Lorsque les médias parlent avec l’intelligence de l’État… et que Jacky Khokhi donne une leçon médiatique à la presse marocaine
Dans un article publié dans le journal israélien « Ma’ariv », le journaliste et analyste des affaires arabes à la radio de l’armée israélienne, Jacky Khokhi, n’a pas simplement commenté une affaire judiciaire au Maroc, mais a présenté un modèle sur ce que l’on peut accomplir lorsque les médias sont intelligemment utilisés au service des intérêts nationaux. Il a saisi une affaire qui n’a pas encore été définitivement tranchée et en a fait une plateforme diplomatique indirecte pour transmettre un message politique à Abou Dhabi, à travers le prisme de Rabat.
L’affaire en question concerne la journaliste marocaine Chama Derchoul, connue pour son audace et son attachement à la liberté d’expression. Ses positions critiques vis-à-vis des interférences étrangères dans les affaires médiatiques nationales ont souvent été soulignées. Chama, qui a signalé à plusieurs reprises les dangers de l’influence médiatique extérieure, en particulier celle de certaines puissances du Golfe, se retrouve au cœur d’un conflit judiciaire après une série de publications où elle a soutenu que certains médias nationaux subissaient des influences non marocaines. En exprimant son opinion, elle fait face à une procédure judiciaire encore en cours devant la cour d’appel.

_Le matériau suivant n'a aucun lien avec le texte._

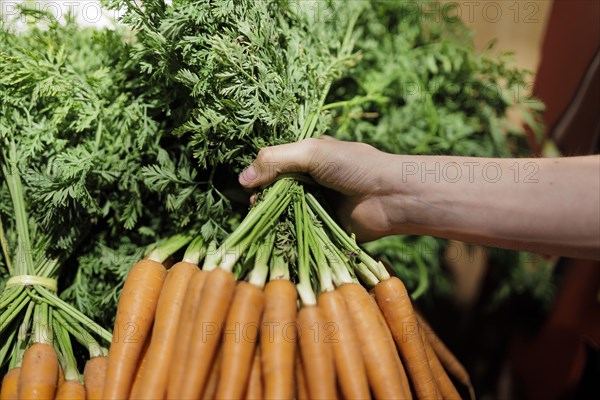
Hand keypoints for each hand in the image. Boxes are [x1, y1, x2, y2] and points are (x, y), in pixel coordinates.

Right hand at [238, 137, 403, 241]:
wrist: (389, 197)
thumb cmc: (354, 167)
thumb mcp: (312, 153)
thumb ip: (275, 160)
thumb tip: (242, 179)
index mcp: (309, 157)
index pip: (275, 164)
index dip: (260, 174)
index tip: (249, 186)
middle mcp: (311, 180)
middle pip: (276, 189)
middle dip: (264, 197)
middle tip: (257, 205)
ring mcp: (316, 203)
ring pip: (284, 210)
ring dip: (273, 215)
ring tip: (264, 219)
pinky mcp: (322, 226)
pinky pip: (297, 228)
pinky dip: (286, 231)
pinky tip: (275, 234)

Jacky Khokhi n’a pas abordé les détails de l’affaire par solidarité, mais plutôt par un usage politique intelligent. À un moment diplomatique critique, suite à la convocation de l’ambassadeur israélien par Abou Dhabi en raison des agressions à Jérusalem, Khokhi a choisi de rappeler aux Émirats d’une manière douce qu’ils ont aussi des interférences médiatiques dans des États alliés, et que celles-ci pourraient avoir des conséquences imprévues. Ainsi, Chama, sans le savoir, est devenue une pièce d’une équation régionale plus vaste, où ses mots passés sont réutilisés pour signifier de nouveaux messages.
La profonde ironie réside ici : Chama Derchoul, qui a plaidé tôt pour la nécessité de protéger les médias marocains des influences extérieures, se transforme aujourd’hui en symbole de cette lutte, même lorsque son cas est utilisé dans un article en provenance de Tel Aviv. Non pas parce qu’elle est complice, mais simplement parce qu’elle a dit la vérité à un moment où beaucoup choisissaient de se taire.
Ce qui frappe dans cette scène, ce n’est pas seulement l’habileté de Khokhi à écrire avec un regard souverain, mais le message indirect qui nous parvient en tant que Marocains entre les lignes : les médias peuvent être un outil discret mais efficace pour défendre les intérêts nationaux, même lorsqu’il s’agit de questions qui ne sont pas internes. Khokhi n’a élevé aucun slogan, n’a insulté personne, mais a écrit calmement pour servir l’agenda de son pays.
Il est impératif ici de nous interroger : pourquoi ne sommes-nous pas capables, nous aussi, d’utiliser nos plumes pour défendre notre souveraineté ? Pourquoi parfois nous retrouvons-nous à critiquer ceux qui s’efforcent de défendre l’indépendance des médias, au lieu de les accueillir et d’investir dans leurs capacités pour ancrer cette autonomie ?
Le Maroc, avec la maturité politique et l’évolution institutionnelle qu’il a accumulées, n’a pas besoin de traquer des voix libres comme celle de Chama Derchoul. Sa voix, même si elle contrarie certains ou dérange d’autres, demeure une partie de cette dynamique vitale qui donne à l’information son véritable goût… Une voix qui ne prône pas en dehors de la souveraineté, mais pour elle.
À une époque de grandes mutations, où les mots se transforment en armes douces, nous devons bien choisir à qui nous prêtent l’oreille, qui nous défendons et à qui nous donnons l’espace pour s’exprimer, non pas parce que nous sommes toujours d’accord avec eux, mais parce que nous comprenons que la liberté d’expression, enracinée dans la nation, ne la menace pas, mais la protège.